Um grupo de bailarinos fez um protesto nesta sexta-feira (6) na avenida Afonso Pena, no Centro de Belo Horizonte, contra o fim do projeto Ballet Jovem do Palácio das Artes, que foi anunciado nos últimos dias na página oficial do grupo, que existia há oito anos. 

O projeto surgiu em agosto de 2007, com o intuito de preencher a lacuna existente entre a formação e a inserção de bailarinos no mercado. Valorizando o protagonismo juvenil no setor cultural mineiro e brasileiro, o Ballet Jovem contava com um corpo de dança formado por 32 dançarinos, com idades a partir de 15 anos, que cumpriam agenda de apresentações no Grande Teatro do Palácio das Artes, em espaços diversos de Belo Horizonte, no interior do Estado e em festivais Brasil afora.

Os jovens manifestantes chegaram a fechar o trânsito rapidamente, mas deram continuidade ao protesto na calçada em frente ao local. Segundo a BHTrans, o trânsito não chegou a registrar congestionamentos por conta do ato. 

Todos vestidos de branco, os bailarinos trouxeram vários cartazes com frases sobre o problema. "Profissionalização em dança" e "#FICA BALLET JOVEM PALÁCIO DAS ARTES" eram algumas das frases estampadas. Ainda conforme os manifestantes, desde o início do projeto os dançarinos foram assistidos por mais de 153 mil espectadores. 

Em entrevista ao jornal O TEMPO, a diretora do Ballet Jovem, Andréa Maia, contou que a notícia surgiu de forma inesperada, durante uma rotineira reunião de planejamento com representantes da Fundação Clóvis Salgado (gestora do Ballet Jovem), na última terça-feira (3). “Ainda estou muito surpresa. Fui à reunião com uma pasta de planejamento para 2015, com diversos projetos engatilhados, quando me comunicaram que iriam cortar o projeto”, conta.

“A justificativa foi a falta de verba para manter o Ballet Jovem. Tentei ao máximo argumentar, propondo cortes na folha de pagamentos durante o momento de crise, para evitar o encerramento. Afinal, é um projeto de sucesso, com oito anos de atividades intensas. Mas não teve jeito. Pediram para cancelar todos os ensaios logo no dia seguinte”, diz.

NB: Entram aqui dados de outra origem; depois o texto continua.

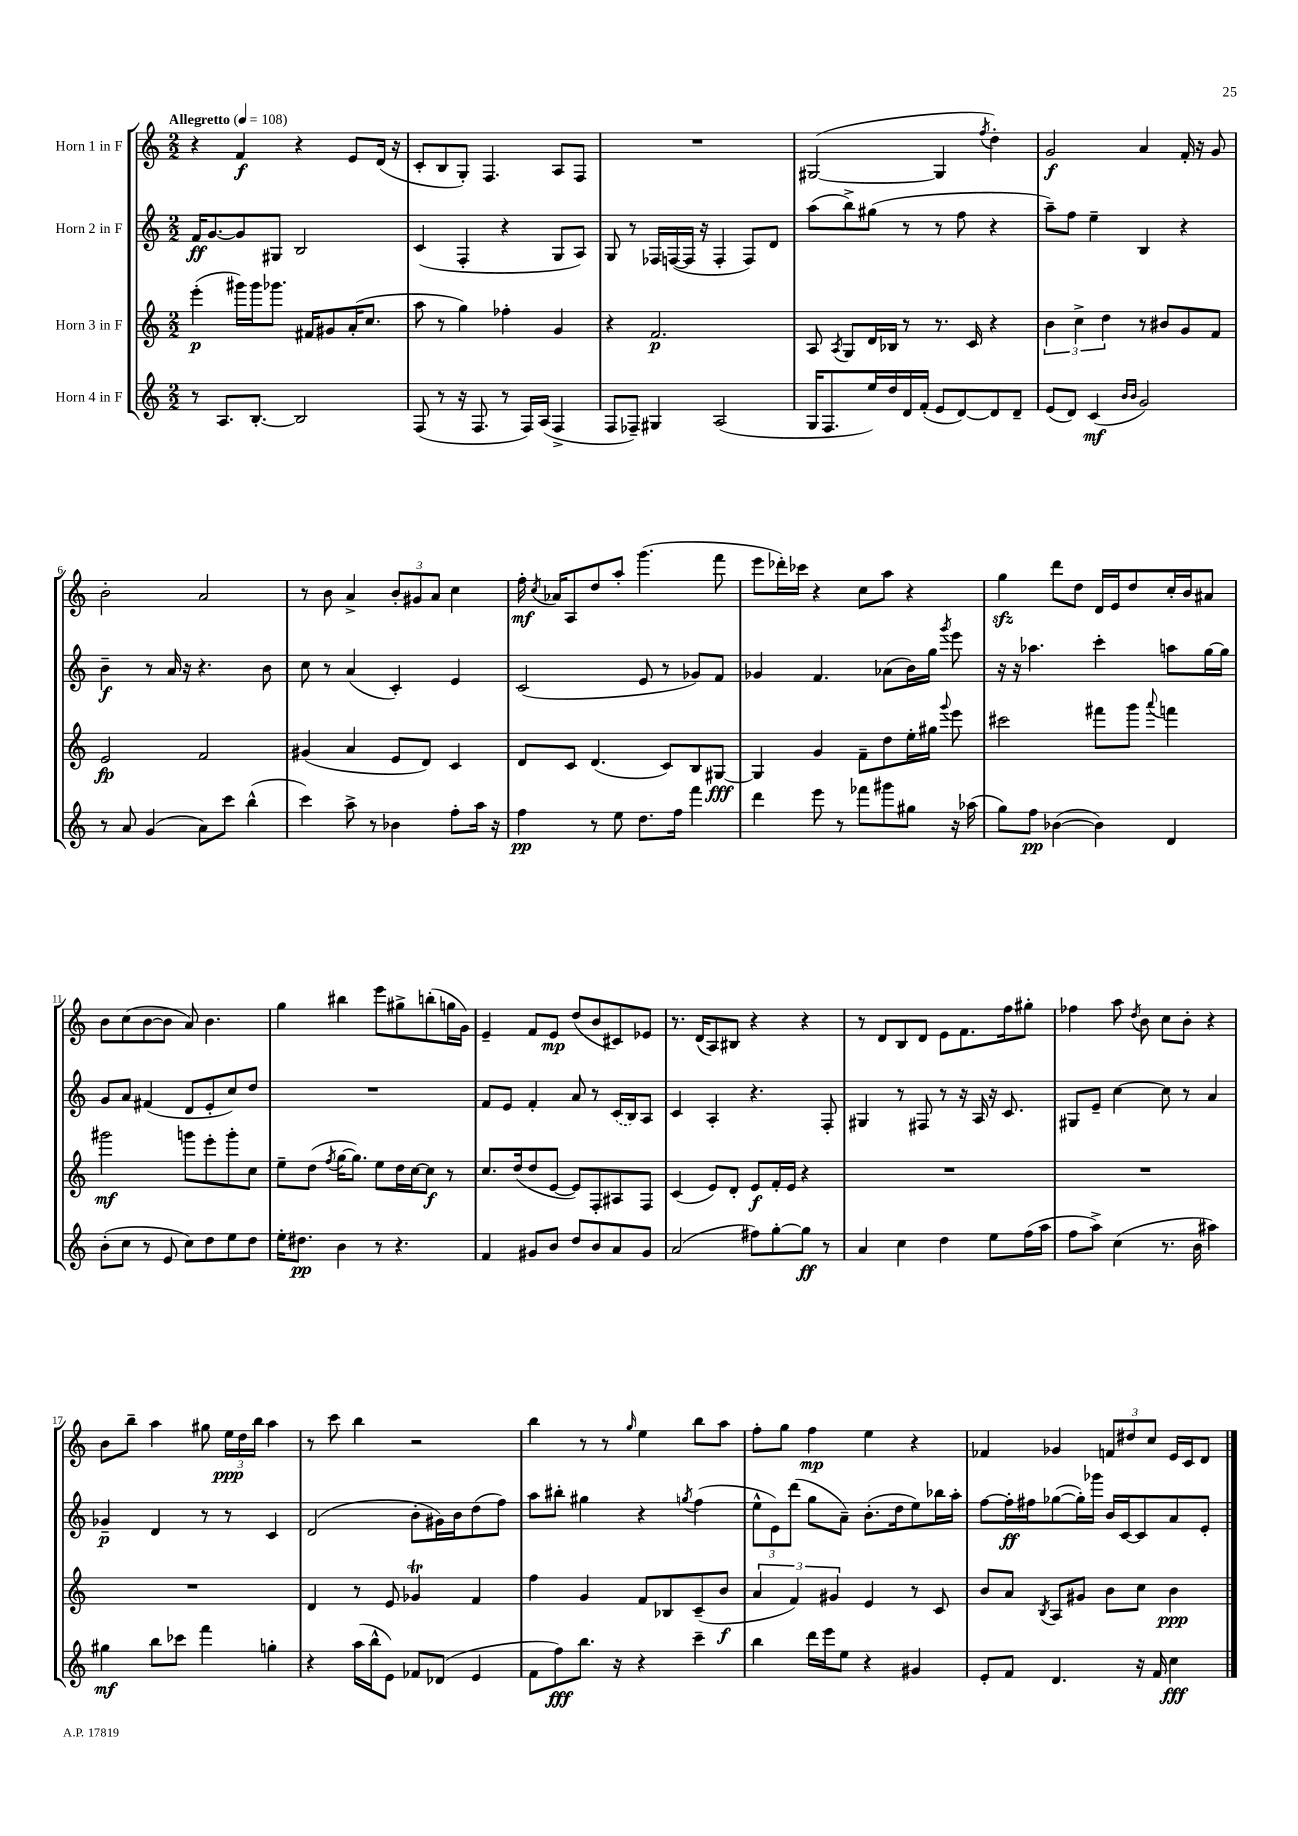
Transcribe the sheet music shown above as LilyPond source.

<<
\new StaffGroup <<
\new Staff = "s0" \with { instrumentName = "Horn 1 in F" } {
    \clef treble \key c \major \numericTimeSignature \time 2/2 \tempo "Allegretto" 4 = 108
    \autoBeamOff r4 f'4\f r4 e'8[ d'16]( r16 |
    c'8[-. b8 g8]-.) f4. a8[ f8] |
    R1 |
    gis2~( gis4 \acciaccatura { f''8 } d''4-.) |
    g'2\f a'4 f'16-. r16 g'8 |
    b'2-. a'2 |
    r8 b'8 a'4-> \tuplet 3/2 { b'8[-. gis'8 a'8] } c''4 |
    f''16-.\mf \acciaccatura { c''8 } aes'16[ a8 d''8 a''8]-. g'''4.( f'''8 |
    e'''8[ des'''16-.) ces'''16] r4 c''8[ a''8] r4 |
    g''4\sfz d'''8[ d''8] d'16[ e'16 d''8 c''16-. b'16 ais'8] |
    b'8[ c''8( b'8~ b'8] a'8) b'4. |
    g''4 bis''4 e'''8[ gis''8-> b''8-.( g''16 g'16]) |
    e'4-- f'8[ e'8]\mp d''8[( b'8 cis'8) ees'8] |
    r8. d'16[( a8) bis8] r4 r4 |
    r8 d'8[ b8 d'8] e'8[ f'8. f''16 gis''8]-. |
    fes''4 a''8 \acciaccatura { d''8 } b'8 c''8[ b'8]-. r4 |
    b'8[ b''8]-- a''4 gis''8 \tuplet 3/2 { e''16[\ppp d''16 b''16] } a''4 |
    r8 c'''8 b''4 r2 |
    b''4 r8 r8 \grace { g''16 } e''4 b''8[ a''8] |
    f''8[-. g''8] f''4\mp e''4 r4 |
    fes'4 ges'4 \tuplet 3/2 { f'8[ dis''8 c''8] } e'16[ c'16 d'8] \bar "|." |
}
\new Staff = "s1" \with { instrumentName = "Horn 2 in F" } {
    \clef treble \key c \major \numericTimeSignature \time 2/2
    \autoBeamOff f'16[\ff g'8.~ g'8 gis8] b2 |
    c'4( f4-. r4 g8[ a8]) |
    g8 r8 fes16[ f16~( f16] r16 f4-. f8[) d'8] |
    a''8[( b''8->) gis''8]( r8 r8 f''8 r4 |
    a''8[--) f''8] e''4-- b4 r4 |
    b'4--\f r8 a'16 r16 r4. b'8 |
    c''8 r8 a'4( c'4-.) e'4 |
    c'2( e'8 r8 ges'8[) f'8] |
    ges'4 f'4. aes'8[( b'16) g''16] \acciaccatura { g'''8 } e'''8 |
    r16 r16 aes''4. c'''4-. a''8[ g''16~ g''16] |
    g'8[ a'8] fis'4( d'8[ e'8-. c''8) d''8] |
    R1 |
    f'8[ e'8] f'4-. a'8 r8 \once \slurDashed c'16[( b16) a8] |
    c'4 a4-. r4. f8-. |
    gis4 r8 fis8 r8 r16 a16 r16 c'8. |
    gis8[ e'8]-- c''4~ c''8 r8 a'4 |
    ges'4--\p d'4 r8 r8 c'4 |
    d'2( b'8[-. gis'16) b'16 d''8( f''8]) |
    a''8[ bis''8]-. gis''4 r4 \acciaccatura { g''8 } f''4( |
    \tuplet 3/2 { e''8[-^ e'8) d'''8]( } g''8[ a'8]--) b'8.[-.( d''16 e''8) bes''16 a''16]-. |
    f''8[~ f''16-.\ff fis''16 ges''8~( ges''16-.) ges'''16] b'16[ c'16~ c'8 a'8 e'8]-. \bar "|." |
}
\new Staff = "s2" \with { instrumentName = "Horn 3 in F" } {
    \clef treble \key c \major \numericTimeSignature \time 2/2
    \autoBeamOff e'''4-.\p( gis'''16[) gis'''16 ges'''8.] fis'16[ gis'8 a'16-.( c''8.] |
    a''8 r8 g''4) fes''4-. g'4 |
    r4 f'2.\p |
    a8 \acciaccatura { a8 } g8[ d'16 bes16] r8 r8. c'16 r4 |
    \tuplet 3/2 { b'4 c''4-> d''4 } r8 bis'8[ g'8 f'8] |
    e'2\fp f'2 |
    gis'4( a'4 e'8[ d'8]) c'4 |
    d'8[ c'8] d'4.( c'8[) b8 gis8]~\fff |
    gis4 g'4 f'8[-- d''8 e''16-. gis''16] \appoggiatura { g'''8 } e'''8 |
    cis'''2 fis'''8[ g'''8] \appoggiatura { a'''8 } f'''4 |
    gis'''2\mf g'''8[ e'''8-. g'''8-. c''8] |
    e''8[-- d''8]( \acciaccatura { f''8 } g''16[~ g''8.]) e''8[ d''16 c''16~ c''8]\f r8 |
    c''8.[ d''16( d''8 e'8]~ e'8[) f8-. ais8 f8] |
    c'4( e'8[) d'8]-. e'8[\f f'16-. e'16] r4 |
    R1 |
    R1 |
    R1 |
    d'4 r8 e'8 ges'4\trill f'4 |
    f''4 g'4 f'8[ bes8 c'8--( b'8]\f |
    \tuplet 3/2 { a'4 f'4) gis'4 } e'4 r8 c'8 |
    b'8[ a'8] \acciaccatura { b8 } a8[ gis'8] b'8[ c''8] b'4\ppp \bar "|." |
}
\new Staff = "s3" \with { instrumentName = "Horn 4 in F" } {
    \clef treble \key c \major \numericTimeSignature \time 2/2
    \autoBeamOff r8 a8.[ b8.]~-. b2 |
    f8( r8 r16 f8. r8 f16[) a16]( f4-> |
    f8[ fes8]--) gis4 a2( |
    g16[ f8. e''16) d''16 d'16 f'16]-.( e'8[ d'8~) d'8 d'8]-- |
    e'8[( d'8]) c'4\mf( \grace { b'16[ b'16] } g'2) |
    r8 a'8 g'4( a'8[) c'''8] b''4-^( |
    c'''4) a''8-> r8 bes'4 f''8[-. a''16] r16 |
    f''4\pp r8 e''8 d''8.[ f''16] f'''4 |
    d'''4 e'''8 r8 fes'''8[ gis'''8 gis''8] r16 aes''16( |
    g''8[) f''8]\pp bes'4~( bes'4) d'4 |
    b'8[-.( c''8] r8 e'8 c''8[) d''8 e''8 d''8] |
    e''16[-. dis''8.]\pp b'4 r8 r4. |
    f'4 gis'8[ b'8] d''8[ b'8 a'8 gis'8] |
    a'2( fis''8[) g''8~-. g''8]\ff r8 |
    a'4 c''4 d''4 e''8[ f''16( a''16] |
    f''8[ a''8]->) c''4( r8. b'16 ais''4) |
    gis''4\mf b''8[ ces'''8] f'''4 g''4-. |
    r4 a''16[( b''16-^ e'8]) fes'8[ des'8]( e'4 |
    f'8[ f''8\fff) b''8.] r16 r4 c'''4-- |
    b''4 d'''16[ e'''16 e''8] r4 gis'4 |
    e'8[-. f'8] d'4. r16 f'16 c''4\fff \bar "|." |
}
>>
>>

Em nota, o presidente da Fundação Clóvis Salgado, Augusto Nunes-Filho, afirma que “infelizmente, apesar dos nossos esforços, não houve captação de recursos suficientes para a manutenção desse projeto”. Segundo o texto, o Ballet Jovem “é um projeto financiado por mecanismos de incentivo à cultura, a exemplo da Série Concertos no Parque, do FestCurtasBH e das temporadas de Óperas”.

Conforme apurado pela reportagem com integrantes do corpo de dança, o Ballet Jovem era formado por 16 bolsistas, que recebiam mensalmente R$ 860. O custo também incluía o pagamento da equipe de produção e direção, formada por três profissionais, chegando a um total que não ultrapassava R$ 20 mil.